You are already using an idle event listener to start the second listener - it should also stop the first listener.
When the second listener goes idle; stop it.
You should be checking which container the event is for to decide which container to stop and/or start.
Then, using a TaskScheduler, schedule a start() of the first listener at the next time you want it to start.
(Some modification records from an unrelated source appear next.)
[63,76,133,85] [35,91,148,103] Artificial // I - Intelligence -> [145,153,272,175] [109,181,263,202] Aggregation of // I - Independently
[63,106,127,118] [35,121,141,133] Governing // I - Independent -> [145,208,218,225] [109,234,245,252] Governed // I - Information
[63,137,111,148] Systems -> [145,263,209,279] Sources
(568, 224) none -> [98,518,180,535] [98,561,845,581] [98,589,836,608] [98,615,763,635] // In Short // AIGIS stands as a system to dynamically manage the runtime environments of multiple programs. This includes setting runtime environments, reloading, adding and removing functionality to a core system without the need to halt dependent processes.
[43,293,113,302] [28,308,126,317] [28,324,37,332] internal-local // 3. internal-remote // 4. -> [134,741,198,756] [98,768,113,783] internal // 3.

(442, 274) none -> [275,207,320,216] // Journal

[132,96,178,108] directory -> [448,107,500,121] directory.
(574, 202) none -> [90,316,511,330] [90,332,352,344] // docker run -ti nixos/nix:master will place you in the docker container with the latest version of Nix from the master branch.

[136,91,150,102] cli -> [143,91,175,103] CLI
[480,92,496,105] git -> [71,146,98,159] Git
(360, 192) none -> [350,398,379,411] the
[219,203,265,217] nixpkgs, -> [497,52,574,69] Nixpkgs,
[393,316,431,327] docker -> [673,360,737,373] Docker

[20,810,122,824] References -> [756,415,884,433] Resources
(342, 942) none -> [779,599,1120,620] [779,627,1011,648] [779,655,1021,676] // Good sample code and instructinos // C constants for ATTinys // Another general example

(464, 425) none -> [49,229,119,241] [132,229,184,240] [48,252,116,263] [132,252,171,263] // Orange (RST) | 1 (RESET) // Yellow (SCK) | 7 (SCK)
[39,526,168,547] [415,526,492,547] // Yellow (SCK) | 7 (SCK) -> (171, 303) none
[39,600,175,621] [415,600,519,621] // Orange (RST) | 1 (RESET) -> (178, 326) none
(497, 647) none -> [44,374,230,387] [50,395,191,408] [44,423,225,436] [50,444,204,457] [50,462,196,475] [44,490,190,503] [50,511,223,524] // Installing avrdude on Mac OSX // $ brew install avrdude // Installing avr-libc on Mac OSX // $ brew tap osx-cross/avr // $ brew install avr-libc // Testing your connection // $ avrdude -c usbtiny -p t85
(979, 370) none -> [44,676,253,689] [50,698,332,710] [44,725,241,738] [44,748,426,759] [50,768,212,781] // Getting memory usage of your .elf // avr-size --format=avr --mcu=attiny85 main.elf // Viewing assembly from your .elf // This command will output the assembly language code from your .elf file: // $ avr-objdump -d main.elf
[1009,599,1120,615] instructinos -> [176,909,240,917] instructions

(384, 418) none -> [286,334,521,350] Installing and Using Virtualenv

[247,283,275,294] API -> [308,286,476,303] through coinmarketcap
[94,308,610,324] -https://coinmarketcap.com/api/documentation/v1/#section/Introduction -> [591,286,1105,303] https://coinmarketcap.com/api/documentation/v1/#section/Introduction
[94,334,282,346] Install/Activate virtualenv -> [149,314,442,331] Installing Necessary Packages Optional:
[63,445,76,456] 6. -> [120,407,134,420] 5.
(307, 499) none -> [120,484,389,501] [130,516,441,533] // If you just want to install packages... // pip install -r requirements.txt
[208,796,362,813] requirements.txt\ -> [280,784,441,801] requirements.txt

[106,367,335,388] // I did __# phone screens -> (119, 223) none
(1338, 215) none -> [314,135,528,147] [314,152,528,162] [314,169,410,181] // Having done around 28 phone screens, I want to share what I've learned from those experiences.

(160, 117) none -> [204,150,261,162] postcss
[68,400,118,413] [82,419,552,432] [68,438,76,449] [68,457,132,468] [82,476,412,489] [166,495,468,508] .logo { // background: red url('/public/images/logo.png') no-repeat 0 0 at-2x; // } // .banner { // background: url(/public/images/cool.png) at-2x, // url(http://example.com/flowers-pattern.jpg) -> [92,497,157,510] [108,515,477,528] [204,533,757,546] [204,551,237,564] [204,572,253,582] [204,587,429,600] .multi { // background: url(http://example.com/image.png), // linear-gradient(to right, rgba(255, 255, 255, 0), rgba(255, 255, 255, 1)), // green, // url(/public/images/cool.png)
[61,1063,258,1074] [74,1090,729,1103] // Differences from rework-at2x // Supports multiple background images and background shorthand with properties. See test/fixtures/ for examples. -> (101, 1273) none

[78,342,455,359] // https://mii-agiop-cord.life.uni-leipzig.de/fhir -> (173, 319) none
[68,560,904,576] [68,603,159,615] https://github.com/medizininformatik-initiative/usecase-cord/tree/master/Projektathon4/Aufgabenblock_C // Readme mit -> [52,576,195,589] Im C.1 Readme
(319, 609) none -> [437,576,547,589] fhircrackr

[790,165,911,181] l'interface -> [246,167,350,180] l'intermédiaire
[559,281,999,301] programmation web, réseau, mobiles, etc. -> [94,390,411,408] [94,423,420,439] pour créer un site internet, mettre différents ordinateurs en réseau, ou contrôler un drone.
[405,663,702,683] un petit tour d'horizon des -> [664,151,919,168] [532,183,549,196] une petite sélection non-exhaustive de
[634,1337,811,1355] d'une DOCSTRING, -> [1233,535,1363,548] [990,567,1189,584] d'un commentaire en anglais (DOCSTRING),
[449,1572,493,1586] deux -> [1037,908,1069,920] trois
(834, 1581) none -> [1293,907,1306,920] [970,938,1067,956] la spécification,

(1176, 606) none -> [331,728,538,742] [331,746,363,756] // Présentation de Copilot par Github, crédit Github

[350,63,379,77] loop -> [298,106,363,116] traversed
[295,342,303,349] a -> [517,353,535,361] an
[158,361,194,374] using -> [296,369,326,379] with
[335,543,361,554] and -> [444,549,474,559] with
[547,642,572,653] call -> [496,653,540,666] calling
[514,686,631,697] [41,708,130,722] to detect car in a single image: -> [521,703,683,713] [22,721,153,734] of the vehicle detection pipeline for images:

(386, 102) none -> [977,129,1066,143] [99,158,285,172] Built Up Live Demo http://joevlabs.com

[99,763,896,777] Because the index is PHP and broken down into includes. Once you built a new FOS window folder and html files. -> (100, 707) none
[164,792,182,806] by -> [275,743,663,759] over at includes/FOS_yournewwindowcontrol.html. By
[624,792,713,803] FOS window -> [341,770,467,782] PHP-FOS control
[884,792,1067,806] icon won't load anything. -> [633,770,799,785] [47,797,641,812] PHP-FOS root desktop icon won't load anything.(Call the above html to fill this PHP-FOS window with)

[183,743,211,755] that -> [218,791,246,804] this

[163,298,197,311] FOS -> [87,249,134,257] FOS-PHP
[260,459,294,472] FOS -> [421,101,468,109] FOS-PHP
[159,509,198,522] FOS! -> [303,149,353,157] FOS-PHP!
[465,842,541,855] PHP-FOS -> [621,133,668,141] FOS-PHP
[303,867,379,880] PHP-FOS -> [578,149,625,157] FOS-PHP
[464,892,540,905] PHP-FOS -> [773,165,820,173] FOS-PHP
Topic in Kafka is an abstraction where stream of records are published. Streams are naturally unbounded, so they have a start but they do not have a defined end. For your case, first you need to clearly define what is the end of your topic1 and your topic2 so that you can stop/presume your consumers when needed. Maybe you know how many messages you will process for each topic, so you can use: position or commmited to stop one consumer and presume the other one in that moment. Or if you are using a streaming framework they usually have a session window where the framework detects a groups elements by sessions of activity. You can also prefer to put that logic into the application side so that you don't need to stop/start any consumer threads.